[Data entries]
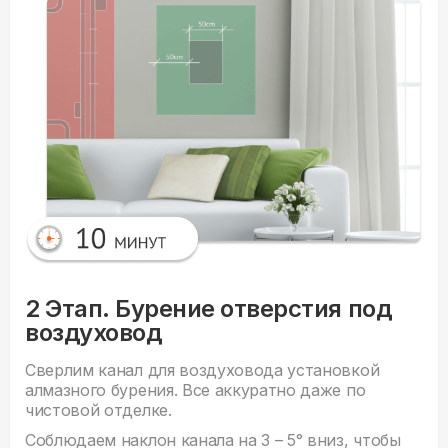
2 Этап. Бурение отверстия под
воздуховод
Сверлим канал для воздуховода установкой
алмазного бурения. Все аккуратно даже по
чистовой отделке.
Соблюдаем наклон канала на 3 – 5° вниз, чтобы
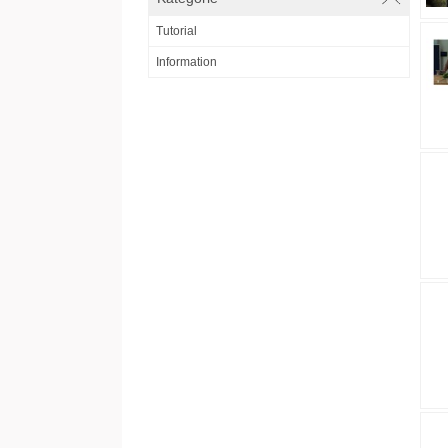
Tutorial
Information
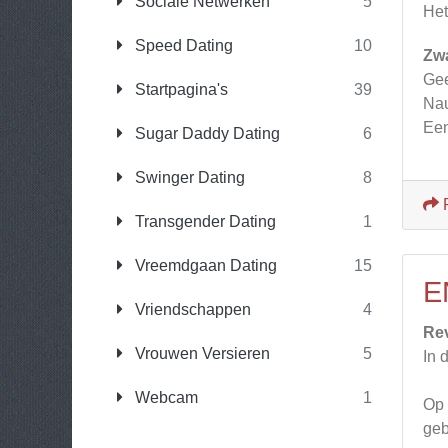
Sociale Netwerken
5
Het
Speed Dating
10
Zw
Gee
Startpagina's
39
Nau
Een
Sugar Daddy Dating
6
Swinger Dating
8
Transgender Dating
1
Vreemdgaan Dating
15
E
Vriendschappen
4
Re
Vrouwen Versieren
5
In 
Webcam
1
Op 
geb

==

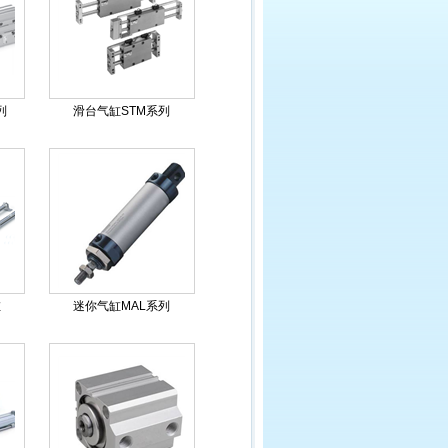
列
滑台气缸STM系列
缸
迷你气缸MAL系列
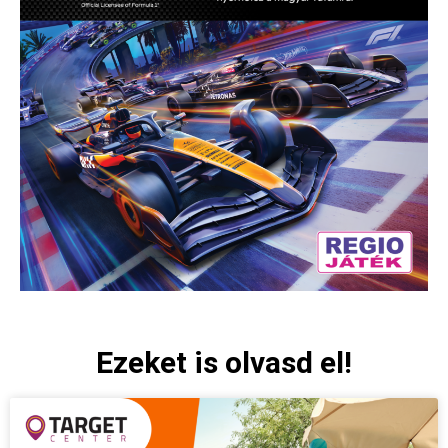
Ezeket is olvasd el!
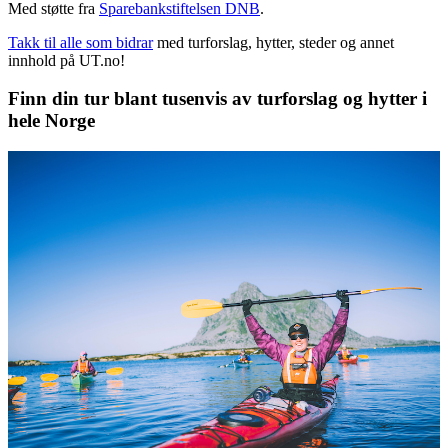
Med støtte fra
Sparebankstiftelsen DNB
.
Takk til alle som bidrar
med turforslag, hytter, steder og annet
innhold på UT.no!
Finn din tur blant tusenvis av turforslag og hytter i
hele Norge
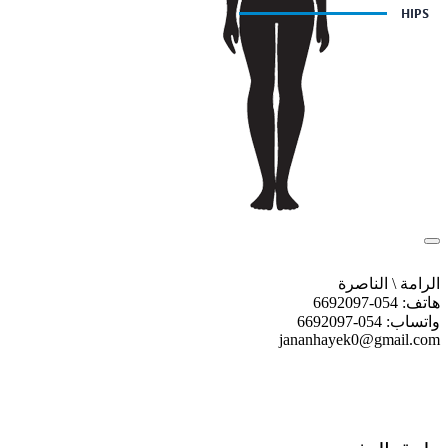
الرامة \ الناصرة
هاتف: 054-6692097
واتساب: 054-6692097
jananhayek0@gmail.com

...

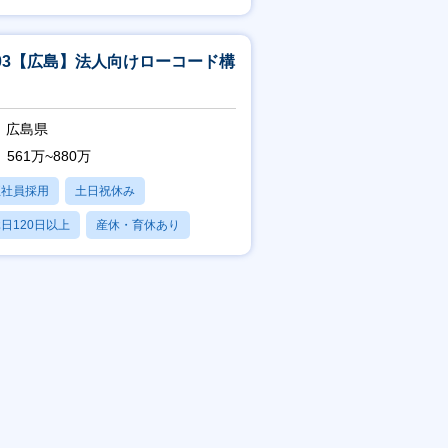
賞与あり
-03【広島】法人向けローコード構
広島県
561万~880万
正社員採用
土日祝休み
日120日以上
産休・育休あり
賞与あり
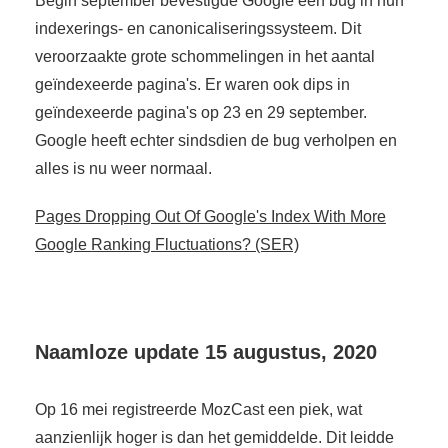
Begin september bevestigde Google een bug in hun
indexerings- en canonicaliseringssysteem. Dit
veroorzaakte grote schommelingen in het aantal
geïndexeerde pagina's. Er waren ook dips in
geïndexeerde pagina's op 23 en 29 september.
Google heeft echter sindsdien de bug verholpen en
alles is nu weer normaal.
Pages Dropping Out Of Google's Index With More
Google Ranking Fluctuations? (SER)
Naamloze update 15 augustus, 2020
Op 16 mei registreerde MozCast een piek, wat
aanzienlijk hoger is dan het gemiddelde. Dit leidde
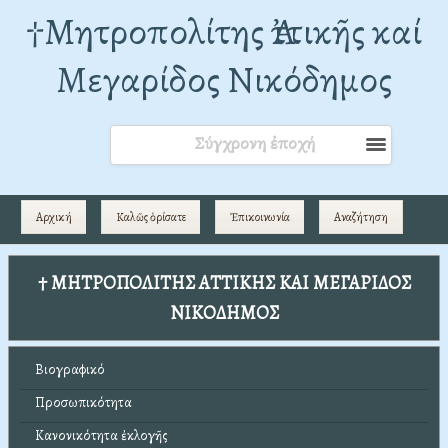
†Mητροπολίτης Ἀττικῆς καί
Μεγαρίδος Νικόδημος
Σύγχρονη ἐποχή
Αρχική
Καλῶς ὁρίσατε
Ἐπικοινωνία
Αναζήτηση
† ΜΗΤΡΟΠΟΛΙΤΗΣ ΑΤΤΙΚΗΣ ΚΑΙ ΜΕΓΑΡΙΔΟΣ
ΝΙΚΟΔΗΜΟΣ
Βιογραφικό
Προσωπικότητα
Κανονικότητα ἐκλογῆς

> _Aim of the task_
Above, find the line with "med turforslag, hytter, steder og annet"; copy it and every line down to the line with "jananhayek0@gmail.com", exactly and both included, but no pictures.

> _Answer section_
med turforslag, hytter, steder og annet
innhold på UT.no!
Finn din tur blant tusenvis av turforslag og hytter i
hele Norge
الرامة \ الناصرة
هاتف: 054-6692097
واتساب: 054-6692097
jananhayek0@gmail.com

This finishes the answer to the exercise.